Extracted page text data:
_ _ _ _ _ _ _

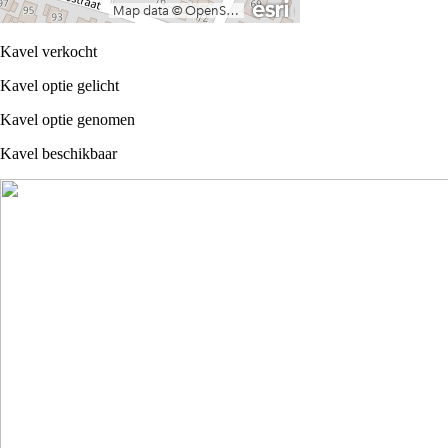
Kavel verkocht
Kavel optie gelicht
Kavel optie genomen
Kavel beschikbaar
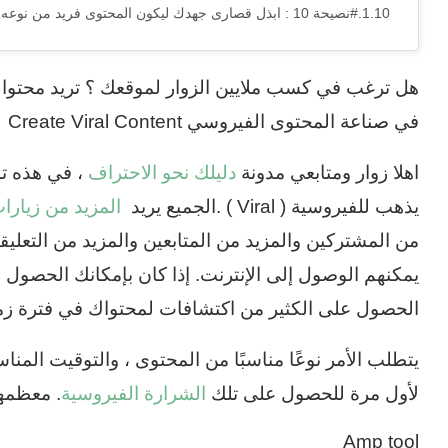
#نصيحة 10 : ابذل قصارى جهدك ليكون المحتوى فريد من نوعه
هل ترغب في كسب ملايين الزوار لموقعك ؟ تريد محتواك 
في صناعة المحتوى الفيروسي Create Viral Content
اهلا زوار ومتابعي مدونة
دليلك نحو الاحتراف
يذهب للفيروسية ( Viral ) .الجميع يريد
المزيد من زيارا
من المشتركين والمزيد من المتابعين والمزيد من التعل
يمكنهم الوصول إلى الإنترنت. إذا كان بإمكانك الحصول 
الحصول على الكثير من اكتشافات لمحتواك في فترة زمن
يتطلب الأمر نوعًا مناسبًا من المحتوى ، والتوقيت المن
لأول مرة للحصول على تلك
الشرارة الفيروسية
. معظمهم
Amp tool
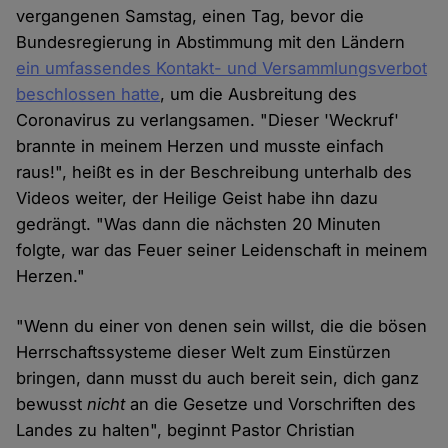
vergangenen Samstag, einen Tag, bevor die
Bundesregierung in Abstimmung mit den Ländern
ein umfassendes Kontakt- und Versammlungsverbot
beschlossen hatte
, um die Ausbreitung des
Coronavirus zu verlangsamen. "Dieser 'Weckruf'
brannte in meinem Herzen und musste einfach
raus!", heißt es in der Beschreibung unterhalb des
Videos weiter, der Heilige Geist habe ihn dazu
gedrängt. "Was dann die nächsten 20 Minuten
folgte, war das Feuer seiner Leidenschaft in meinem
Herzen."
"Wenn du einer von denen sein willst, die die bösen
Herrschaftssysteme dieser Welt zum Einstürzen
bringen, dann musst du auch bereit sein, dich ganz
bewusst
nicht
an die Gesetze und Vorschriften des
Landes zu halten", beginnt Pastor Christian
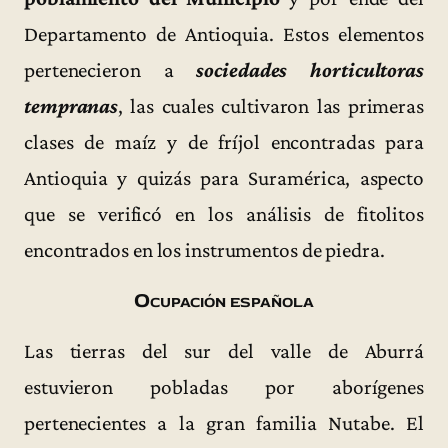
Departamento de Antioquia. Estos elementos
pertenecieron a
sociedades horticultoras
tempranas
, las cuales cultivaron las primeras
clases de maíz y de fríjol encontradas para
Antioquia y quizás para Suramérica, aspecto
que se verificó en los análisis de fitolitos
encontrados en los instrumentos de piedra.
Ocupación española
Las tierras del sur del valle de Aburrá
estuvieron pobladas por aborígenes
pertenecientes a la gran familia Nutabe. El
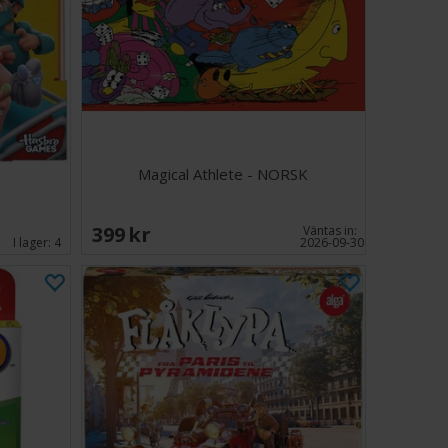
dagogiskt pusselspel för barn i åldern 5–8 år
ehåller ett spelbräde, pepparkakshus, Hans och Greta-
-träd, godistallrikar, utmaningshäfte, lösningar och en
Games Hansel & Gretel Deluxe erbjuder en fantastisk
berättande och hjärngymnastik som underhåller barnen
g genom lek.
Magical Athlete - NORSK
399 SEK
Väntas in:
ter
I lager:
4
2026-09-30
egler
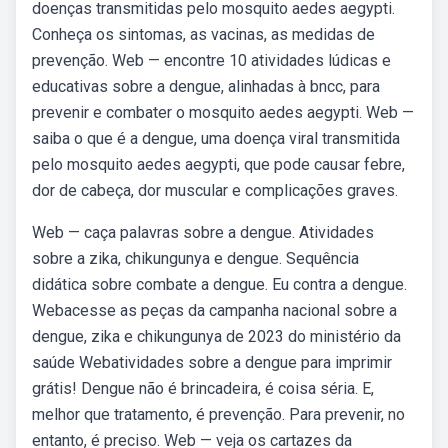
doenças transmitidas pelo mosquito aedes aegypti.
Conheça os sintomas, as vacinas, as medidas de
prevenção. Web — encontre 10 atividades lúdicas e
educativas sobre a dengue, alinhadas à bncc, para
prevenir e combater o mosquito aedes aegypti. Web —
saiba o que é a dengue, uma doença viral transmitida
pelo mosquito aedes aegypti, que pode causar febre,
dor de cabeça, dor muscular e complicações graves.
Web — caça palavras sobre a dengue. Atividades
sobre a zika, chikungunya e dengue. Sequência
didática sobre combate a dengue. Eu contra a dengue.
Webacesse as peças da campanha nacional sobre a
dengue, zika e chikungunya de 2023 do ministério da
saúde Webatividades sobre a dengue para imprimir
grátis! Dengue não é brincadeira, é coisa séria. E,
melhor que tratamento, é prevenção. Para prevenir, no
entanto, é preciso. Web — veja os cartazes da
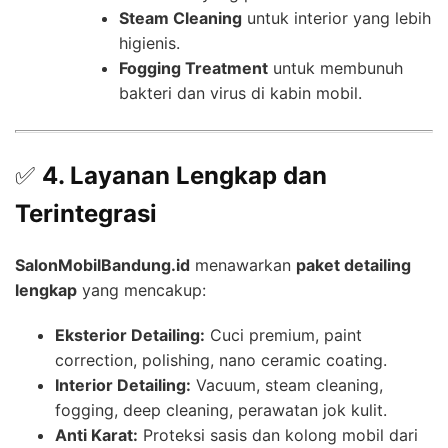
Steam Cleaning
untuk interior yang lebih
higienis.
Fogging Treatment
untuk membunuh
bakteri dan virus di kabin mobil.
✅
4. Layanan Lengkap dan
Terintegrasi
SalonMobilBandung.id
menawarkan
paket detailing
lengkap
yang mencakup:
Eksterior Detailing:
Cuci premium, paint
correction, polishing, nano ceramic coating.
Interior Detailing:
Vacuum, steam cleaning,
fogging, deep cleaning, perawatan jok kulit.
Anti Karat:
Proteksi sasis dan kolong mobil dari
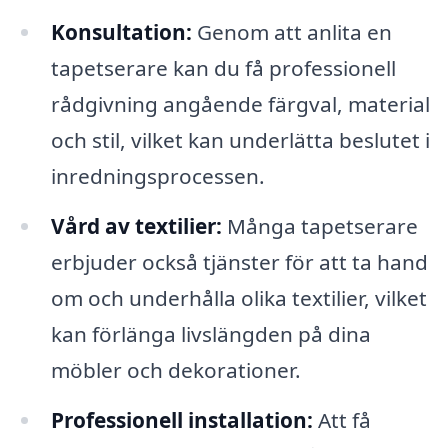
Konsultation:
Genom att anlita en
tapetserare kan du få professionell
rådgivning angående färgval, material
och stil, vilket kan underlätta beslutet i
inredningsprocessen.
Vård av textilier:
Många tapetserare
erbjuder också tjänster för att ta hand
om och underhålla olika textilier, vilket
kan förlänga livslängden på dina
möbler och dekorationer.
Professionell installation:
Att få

_ _ _ _ _ _ _

* **ASSIGNED TASK**: Report how many lines in the records hold the word "aedes", giving the number and nothing else.

* **TASK OUTPUT**: 3